### [RECORDS FOR THIS EXERCISE]

◇ ◇ ◇ ◇ ◇

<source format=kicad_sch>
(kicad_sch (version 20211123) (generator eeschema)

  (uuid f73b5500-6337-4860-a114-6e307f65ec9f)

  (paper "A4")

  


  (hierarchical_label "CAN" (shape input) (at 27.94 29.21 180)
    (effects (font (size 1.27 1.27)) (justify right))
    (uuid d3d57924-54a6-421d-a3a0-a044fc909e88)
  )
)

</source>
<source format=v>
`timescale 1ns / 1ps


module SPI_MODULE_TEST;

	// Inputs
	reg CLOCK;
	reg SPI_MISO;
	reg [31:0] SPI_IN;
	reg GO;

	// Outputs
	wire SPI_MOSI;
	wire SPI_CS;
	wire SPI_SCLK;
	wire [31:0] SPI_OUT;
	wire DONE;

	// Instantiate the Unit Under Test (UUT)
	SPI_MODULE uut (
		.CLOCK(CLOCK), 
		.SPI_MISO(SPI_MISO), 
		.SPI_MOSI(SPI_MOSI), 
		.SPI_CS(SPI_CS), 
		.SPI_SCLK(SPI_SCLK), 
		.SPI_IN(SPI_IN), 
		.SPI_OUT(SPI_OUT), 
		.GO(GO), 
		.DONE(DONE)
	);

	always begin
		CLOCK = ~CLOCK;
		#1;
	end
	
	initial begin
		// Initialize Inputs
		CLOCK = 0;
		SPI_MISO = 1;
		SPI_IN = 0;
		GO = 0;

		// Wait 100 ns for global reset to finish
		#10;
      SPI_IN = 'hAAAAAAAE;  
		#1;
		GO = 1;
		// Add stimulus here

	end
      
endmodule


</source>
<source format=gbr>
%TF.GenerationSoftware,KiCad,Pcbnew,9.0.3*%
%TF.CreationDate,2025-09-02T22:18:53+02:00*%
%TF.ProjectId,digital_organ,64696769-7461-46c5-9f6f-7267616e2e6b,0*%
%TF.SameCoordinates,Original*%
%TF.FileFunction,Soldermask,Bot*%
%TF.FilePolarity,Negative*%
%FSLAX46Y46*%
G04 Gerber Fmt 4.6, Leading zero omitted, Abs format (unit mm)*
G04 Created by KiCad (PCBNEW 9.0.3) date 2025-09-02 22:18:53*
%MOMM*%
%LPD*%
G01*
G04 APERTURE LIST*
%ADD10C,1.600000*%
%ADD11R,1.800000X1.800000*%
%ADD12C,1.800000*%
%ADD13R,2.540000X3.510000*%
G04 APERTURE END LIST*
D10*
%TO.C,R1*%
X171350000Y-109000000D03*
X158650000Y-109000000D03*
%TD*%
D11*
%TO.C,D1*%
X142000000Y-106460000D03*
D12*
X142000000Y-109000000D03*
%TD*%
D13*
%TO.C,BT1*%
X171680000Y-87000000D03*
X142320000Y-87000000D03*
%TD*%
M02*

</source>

◇ ◇ ◇ ◇ ◇

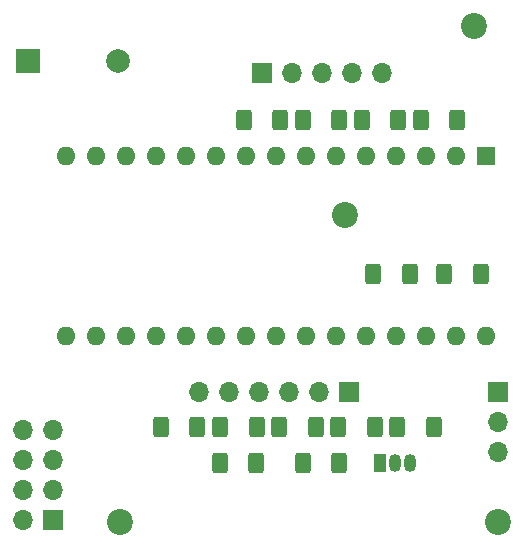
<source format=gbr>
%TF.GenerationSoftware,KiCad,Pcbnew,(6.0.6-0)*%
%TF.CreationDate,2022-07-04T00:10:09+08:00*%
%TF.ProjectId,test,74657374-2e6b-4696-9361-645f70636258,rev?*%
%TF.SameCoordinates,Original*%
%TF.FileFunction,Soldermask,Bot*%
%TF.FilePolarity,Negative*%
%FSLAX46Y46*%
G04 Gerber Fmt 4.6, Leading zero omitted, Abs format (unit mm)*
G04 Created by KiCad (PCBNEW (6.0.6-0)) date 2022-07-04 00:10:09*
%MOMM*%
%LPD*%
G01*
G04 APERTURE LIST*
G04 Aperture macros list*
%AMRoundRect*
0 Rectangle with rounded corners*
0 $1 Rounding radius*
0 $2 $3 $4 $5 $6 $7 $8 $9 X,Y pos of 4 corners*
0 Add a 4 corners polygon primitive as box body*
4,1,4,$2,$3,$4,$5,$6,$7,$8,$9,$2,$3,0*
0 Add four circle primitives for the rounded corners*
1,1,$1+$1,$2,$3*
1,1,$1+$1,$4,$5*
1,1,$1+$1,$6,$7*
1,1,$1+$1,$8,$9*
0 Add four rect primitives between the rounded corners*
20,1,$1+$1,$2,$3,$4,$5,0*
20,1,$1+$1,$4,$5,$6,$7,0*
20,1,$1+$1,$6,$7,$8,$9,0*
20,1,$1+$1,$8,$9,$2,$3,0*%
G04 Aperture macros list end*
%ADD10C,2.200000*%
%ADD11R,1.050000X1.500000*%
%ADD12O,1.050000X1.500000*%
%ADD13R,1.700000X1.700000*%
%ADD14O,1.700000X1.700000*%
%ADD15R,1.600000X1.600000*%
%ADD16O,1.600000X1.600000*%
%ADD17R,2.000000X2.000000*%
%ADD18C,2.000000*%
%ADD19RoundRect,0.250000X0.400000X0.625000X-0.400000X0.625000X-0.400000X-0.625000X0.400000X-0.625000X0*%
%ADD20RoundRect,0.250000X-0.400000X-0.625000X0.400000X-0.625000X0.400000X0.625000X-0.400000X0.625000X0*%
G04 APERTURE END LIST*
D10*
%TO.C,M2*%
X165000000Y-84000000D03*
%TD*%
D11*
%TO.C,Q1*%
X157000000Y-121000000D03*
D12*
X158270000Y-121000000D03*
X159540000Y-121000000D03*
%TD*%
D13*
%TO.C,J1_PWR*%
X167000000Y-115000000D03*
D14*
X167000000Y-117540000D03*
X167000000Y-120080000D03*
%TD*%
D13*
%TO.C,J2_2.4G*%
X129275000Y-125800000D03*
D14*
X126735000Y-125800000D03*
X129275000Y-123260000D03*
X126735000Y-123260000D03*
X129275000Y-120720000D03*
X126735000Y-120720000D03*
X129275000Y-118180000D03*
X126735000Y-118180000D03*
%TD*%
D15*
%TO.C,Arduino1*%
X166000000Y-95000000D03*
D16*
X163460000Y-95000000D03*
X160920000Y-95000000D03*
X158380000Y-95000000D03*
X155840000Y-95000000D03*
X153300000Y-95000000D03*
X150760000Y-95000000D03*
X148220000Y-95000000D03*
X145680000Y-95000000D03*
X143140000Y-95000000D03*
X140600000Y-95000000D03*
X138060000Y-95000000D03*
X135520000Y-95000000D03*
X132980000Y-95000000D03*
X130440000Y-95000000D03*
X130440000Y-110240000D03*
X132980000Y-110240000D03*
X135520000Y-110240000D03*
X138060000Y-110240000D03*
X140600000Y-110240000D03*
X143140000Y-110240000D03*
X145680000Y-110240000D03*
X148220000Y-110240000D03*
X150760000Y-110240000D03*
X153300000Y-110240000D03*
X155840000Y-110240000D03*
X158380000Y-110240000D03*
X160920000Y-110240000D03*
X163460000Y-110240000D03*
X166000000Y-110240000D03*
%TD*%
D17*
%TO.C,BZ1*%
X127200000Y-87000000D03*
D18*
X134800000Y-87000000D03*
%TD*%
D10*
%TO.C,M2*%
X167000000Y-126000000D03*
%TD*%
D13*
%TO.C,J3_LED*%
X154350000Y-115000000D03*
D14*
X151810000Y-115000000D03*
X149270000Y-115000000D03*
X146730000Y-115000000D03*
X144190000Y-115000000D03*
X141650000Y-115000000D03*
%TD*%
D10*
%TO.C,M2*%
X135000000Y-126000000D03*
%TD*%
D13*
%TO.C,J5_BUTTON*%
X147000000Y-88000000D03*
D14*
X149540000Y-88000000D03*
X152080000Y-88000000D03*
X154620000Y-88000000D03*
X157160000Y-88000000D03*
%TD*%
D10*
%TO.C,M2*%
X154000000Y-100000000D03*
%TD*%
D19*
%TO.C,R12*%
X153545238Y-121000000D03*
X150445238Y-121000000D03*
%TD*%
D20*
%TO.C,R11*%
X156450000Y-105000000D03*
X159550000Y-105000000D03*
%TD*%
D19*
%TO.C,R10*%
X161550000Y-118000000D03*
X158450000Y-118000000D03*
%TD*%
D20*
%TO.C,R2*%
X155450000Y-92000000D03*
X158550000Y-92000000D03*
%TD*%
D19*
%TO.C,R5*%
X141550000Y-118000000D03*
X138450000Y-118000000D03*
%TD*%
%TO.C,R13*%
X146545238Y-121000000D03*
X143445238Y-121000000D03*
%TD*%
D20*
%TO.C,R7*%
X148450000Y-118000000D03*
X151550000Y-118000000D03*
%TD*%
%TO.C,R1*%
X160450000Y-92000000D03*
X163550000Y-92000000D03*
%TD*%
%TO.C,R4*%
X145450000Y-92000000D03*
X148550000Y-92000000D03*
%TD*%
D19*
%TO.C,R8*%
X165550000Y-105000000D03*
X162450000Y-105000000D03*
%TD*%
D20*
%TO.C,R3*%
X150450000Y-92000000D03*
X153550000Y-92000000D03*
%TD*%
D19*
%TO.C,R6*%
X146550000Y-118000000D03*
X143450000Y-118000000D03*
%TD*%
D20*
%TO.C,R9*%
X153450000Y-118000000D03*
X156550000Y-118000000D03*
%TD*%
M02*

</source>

◇ ◇ ◇ ◇ ◇

### [WHAT YOU HAVE TO DO]
Only one stretch of the data above is needed. Restate it word for word, from the line containing "X126735000Y-123260000D03*" through the line containing "X144190000Y-115000000D03*", both ends included.

### [COMPLETED TASK]
X126735000Y-123260000D03*
X129275000Y-120720000D03*
X126735000Y-120720000D03*
X129275000Y-118180000D03*
X126735000Y-118180000D03*
%TD*%
D15*
%TO.C,Arduino1*%
X166000000Y-95000000D03*
D16*
X163460000Y-95000000D03*
X160920000Y-95000000D03*
X158380000Y-95000000D03*
X155840000Y-95000000D03*
X153300000Y-95000000D03*
X150760000Y-95000000D03*
X148220000Y-95000000D03*
X145680000Y-95000000D03*
X143140000Y-95000000D03*
X140600000Y-95000000D03*
X138060000Y-95000000D03*
X135520000Y-95000000D03*
X132980000Y-95000000D03*
X130440000Y-95000000D03*
X130440000Y-110240000D03*
X132980000Y-110240000D03*
X135520000Y-110240000D03*
X138060000Y-110240000D03*
X140600000Y-110240000D03*
X143140000Y-110240000D03*
X145680000Y-110240000D03*
X148220000Y-110240000D03*
X150760000Y-110240000D03*
X153300000Y-110240000D03*
X155840000Y-110240000D03*
X158380000Y-110240000D03*
X160920000Y-110240000D03*
X163460000Y-110240000D03*
X166000000Y-110240000D03*
%TD*%
D17*
%TO.C,BZ1*%
X127200000Y-87000000D03*
D18*
X134800000Y-87000000D03*
%TD*%
D10*
%TO.C,M2*%
X167000000Y-126000000D03*
%TD*%
D13*
%TO.C,J3_LED*%
X154350000Y-115000000D03*
D14*
X151810000Y-115000000D03*
X149270000Y-115000000D03*
X146730000Y-115000000D03*
X144190000Y-115000000D03*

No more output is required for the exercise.